Copy the records word for word from their first line through the line that contains "Recorded: h=5 m=18", including that line. Leave the pictures out of your copy.

-- -- --

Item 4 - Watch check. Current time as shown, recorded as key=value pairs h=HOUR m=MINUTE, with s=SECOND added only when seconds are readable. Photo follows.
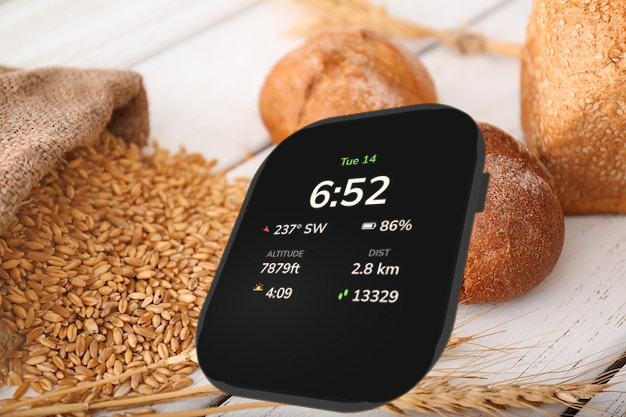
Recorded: h=6 m=52
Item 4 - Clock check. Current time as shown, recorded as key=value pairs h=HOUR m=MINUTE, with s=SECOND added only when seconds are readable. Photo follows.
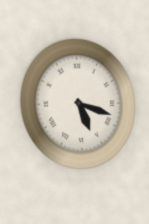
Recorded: h=5 m=18
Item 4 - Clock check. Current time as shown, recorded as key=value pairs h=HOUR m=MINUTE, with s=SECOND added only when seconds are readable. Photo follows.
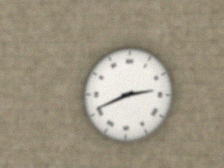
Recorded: h=2 m=41
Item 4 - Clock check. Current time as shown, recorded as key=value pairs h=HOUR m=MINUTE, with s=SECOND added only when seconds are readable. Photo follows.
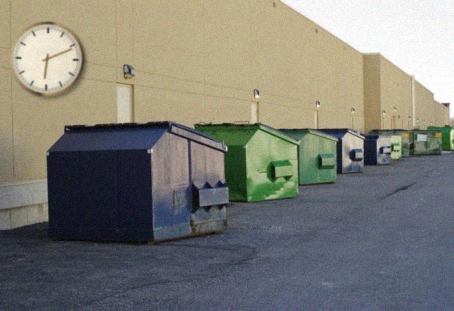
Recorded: h=6 m=11
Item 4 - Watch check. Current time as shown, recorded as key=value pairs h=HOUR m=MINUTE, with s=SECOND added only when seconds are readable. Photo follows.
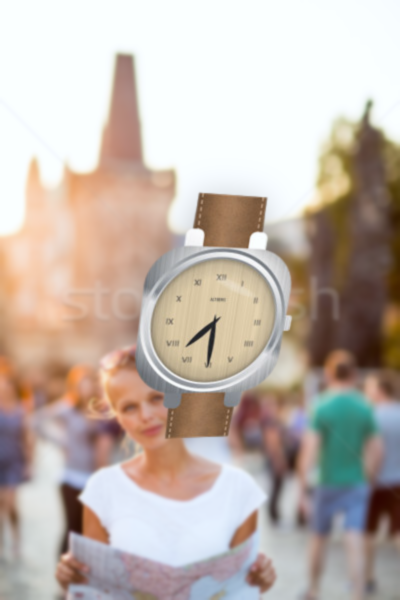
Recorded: h=7 m=30
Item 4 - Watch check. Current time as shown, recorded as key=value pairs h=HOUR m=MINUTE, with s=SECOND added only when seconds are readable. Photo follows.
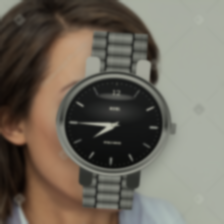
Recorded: h=7 m=45
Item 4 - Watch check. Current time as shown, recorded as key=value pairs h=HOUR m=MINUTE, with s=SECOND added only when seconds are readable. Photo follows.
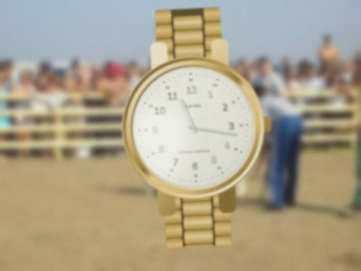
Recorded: h=11 m=17
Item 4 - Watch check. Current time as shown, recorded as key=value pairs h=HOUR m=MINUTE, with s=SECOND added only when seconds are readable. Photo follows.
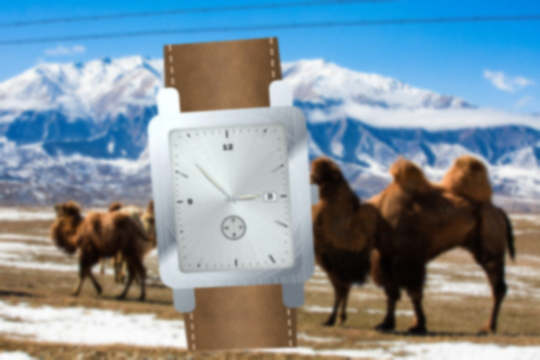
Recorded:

-- -- --

■ TASK RESULT
Item 4 - Watch check. Current time as shown, recorded as key=value pairs h=HOUR m=MINUTE, with s=SECOND added only when seconds are readable. Photo follows.
Recorded: h=6 m=52
Item 4 - Clock check. Current time as shown, recorded as key=value pairs h=HOUR m=MINUTE, with s=SECOND added only when seconds are readable. Photo follows.
Recorded: h=5 m=18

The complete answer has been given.